_EXTRACT_:
# Double Integral using Polar Coordinate System

Calculate the following double integral using polar coordinates: $$\iint_{D}^{}\frac{dxdy}{1+x^{2}+y^{2}}$$

$$D = \left \{(x,y) | 0\leq y\leq \sqrt{1-x^{2}} \right \}$$

I have started solving but pretty sure I have mistakes.

The region is: And I know that:

$$x=r\cdot cos(\theta )$$

and

$$y=r\cdot sin(\theta )$$

also

$$x^{2}+y^{2}=r^{2}$$

From the region it is clear that

$$0\leq r\leq 1$$

and

$$0\leq \theta \leq \pi$$

so I thought (and probably wrong):

$$\iint_{}^{}\frac{1}{1+r^{2}}drd\theta =\theta \cdot arctan(\theta )$$

• The Jacobian is $r \ dr \ d\theta.$ Jan 14, 2022 at 12:22

You found the bounds correctly but you missed the Jacobian $$r$$. Note that $$dx ~ dy = r ~ dr ~ d\theta ~$$ as you change from cartesian coordinates to polar coordinates with $$x = r \cos\theta, y = r \sin\theta$$.
Also it is definite integral with $$~0 \leq \theta \leq \pi~$$. So the final answer cannot be a function of $$\theta$$. You made some mistake in integral too.
$$\displaystyle \int_0^{\pi} \int_0^1 \frac{r}{1+r^2} ~ dr ~ d\theta = \int_0^{\pi} \frac 12 \left[\ln(r^2 + 1)\right]_0^1 ~ d\theta$$
$$\displaystyle = \frac {\pi}{2} \cdot \ln2$$

_DATASET EXTRACT_:
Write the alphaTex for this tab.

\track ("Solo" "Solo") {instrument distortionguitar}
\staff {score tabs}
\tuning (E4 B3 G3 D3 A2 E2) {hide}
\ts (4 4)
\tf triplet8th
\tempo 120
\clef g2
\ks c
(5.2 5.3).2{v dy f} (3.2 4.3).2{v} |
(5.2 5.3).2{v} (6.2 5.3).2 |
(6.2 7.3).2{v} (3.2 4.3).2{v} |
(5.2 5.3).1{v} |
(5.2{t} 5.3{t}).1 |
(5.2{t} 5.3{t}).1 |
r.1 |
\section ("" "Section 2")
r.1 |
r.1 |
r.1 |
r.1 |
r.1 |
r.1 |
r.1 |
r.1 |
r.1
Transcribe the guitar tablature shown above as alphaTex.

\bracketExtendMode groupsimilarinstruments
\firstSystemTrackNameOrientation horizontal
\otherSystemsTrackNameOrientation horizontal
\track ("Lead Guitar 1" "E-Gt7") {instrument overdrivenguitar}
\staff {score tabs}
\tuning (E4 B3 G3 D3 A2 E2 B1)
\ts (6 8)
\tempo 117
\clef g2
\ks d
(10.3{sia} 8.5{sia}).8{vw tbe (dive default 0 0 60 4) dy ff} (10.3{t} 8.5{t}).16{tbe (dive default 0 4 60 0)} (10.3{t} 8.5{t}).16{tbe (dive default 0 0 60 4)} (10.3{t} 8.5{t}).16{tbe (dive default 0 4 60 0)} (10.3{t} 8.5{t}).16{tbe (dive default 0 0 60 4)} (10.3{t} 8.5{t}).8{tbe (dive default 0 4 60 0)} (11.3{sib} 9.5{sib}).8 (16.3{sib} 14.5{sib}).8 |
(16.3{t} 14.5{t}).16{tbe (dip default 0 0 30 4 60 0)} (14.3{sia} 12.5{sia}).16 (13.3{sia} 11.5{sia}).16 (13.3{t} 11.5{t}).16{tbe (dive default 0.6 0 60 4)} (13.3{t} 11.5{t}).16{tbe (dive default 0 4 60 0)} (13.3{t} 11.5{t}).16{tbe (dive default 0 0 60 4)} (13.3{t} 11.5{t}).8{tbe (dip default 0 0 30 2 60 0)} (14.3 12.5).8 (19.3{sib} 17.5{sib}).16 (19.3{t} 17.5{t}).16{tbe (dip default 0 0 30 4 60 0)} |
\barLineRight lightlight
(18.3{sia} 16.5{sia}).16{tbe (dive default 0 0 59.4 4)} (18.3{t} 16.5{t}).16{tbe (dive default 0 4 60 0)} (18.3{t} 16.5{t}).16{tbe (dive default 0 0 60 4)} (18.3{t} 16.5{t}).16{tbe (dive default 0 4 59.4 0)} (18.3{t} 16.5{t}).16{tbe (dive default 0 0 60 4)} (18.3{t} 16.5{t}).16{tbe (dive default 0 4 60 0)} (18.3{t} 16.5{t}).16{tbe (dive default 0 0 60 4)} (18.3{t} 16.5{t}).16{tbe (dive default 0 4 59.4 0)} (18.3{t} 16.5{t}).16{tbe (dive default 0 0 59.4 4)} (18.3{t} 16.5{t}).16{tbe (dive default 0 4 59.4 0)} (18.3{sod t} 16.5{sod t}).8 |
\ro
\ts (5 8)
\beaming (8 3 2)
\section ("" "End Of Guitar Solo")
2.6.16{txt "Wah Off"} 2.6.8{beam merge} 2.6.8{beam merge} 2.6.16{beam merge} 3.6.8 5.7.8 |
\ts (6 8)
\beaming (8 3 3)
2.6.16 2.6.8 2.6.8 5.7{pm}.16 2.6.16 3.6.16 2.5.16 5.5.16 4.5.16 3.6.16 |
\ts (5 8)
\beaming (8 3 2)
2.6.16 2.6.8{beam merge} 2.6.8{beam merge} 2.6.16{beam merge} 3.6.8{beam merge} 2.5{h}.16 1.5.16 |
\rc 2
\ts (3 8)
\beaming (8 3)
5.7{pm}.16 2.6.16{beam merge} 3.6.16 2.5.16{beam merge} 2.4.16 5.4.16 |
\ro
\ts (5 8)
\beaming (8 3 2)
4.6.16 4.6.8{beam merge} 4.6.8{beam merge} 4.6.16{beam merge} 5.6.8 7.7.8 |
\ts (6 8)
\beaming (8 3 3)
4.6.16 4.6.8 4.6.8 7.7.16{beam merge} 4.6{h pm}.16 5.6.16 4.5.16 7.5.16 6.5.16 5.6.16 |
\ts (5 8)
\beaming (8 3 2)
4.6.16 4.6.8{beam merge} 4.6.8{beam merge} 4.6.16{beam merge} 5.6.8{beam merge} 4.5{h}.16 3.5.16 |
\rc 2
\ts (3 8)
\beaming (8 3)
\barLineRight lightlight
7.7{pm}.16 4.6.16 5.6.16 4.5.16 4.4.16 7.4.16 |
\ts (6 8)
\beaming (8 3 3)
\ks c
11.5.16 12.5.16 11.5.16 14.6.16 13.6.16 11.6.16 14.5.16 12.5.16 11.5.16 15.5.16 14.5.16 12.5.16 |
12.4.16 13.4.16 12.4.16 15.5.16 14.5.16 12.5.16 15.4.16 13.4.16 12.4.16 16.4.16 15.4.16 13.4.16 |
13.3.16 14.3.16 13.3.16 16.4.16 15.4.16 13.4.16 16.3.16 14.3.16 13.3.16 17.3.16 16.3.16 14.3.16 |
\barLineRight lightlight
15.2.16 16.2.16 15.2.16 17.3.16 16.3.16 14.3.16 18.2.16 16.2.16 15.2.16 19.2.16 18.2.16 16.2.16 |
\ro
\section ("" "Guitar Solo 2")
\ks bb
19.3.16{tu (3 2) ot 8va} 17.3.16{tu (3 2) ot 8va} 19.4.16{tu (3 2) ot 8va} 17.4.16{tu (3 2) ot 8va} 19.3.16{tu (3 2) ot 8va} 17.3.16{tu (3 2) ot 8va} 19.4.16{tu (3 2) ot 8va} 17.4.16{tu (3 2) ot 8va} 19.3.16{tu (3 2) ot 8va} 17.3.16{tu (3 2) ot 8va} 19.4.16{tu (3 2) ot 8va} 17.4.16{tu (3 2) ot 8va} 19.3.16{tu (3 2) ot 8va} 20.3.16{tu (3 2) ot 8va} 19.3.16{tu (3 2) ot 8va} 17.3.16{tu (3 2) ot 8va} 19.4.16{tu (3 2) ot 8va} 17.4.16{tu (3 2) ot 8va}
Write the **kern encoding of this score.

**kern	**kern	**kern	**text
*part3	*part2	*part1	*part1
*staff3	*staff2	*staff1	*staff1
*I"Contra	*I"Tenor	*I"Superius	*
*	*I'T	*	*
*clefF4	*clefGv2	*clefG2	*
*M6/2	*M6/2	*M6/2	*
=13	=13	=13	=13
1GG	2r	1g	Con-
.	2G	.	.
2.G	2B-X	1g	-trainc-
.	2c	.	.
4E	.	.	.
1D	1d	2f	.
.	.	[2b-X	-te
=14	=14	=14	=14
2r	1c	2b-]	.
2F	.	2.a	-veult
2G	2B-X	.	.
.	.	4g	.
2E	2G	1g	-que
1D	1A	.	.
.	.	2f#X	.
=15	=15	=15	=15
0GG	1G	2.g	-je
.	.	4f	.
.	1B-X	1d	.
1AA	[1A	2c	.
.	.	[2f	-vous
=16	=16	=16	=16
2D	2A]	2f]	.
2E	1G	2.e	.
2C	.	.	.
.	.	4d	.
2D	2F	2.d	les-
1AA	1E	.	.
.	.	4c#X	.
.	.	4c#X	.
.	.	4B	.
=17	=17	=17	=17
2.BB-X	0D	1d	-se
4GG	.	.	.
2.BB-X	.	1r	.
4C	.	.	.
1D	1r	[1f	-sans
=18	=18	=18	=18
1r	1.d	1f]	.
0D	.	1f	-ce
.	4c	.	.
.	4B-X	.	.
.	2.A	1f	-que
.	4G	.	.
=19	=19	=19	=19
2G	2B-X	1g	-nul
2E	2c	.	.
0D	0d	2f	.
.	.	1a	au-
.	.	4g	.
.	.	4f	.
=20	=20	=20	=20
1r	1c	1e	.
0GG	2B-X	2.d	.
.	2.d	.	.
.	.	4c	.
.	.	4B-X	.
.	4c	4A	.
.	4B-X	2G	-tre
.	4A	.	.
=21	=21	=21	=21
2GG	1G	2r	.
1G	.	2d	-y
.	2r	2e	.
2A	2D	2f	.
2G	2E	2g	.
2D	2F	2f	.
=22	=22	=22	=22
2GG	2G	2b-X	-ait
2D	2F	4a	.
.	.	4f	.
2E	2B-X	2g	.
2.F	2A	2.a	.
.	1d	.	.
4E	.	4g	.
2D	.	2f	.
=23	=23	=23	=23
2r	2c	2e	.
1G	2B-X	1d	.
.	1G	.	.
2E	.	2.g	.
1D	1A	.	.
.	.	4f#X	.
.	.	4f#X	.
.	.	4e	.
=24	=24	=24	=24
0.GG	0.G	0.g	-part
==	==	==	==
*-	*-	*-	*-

_REQUESTS_:
**a)** Retype the stretch of the polar-coordinates thread from "You found the" through "in integral too.".
**b)** Pull out every line of the listing that contains the string "Solo".

_SOLUTIONS TO THE TASKS_:
**a)**
You found the bounds correctly but you missed the Jacobian $$r$$. Note that $$dx ~ dy = r ~ dr ~ d\theta ~$$ as you change from cartesian coordinates to polar coordinates with $$x = r \cos\theta, y = r \sin\theta$$.
Also it is definite integral with $$~0 \leq \theta \leq \pi~$$. So the final answer cannot be a function of $$\theta$$. You made some mistake in integral too.

**b)**
\track ("Solo" "Solo") {instrument distortionguitar}
\section ("" "End Of Guitar Solo")
\section ("" "Guitar Solo 2")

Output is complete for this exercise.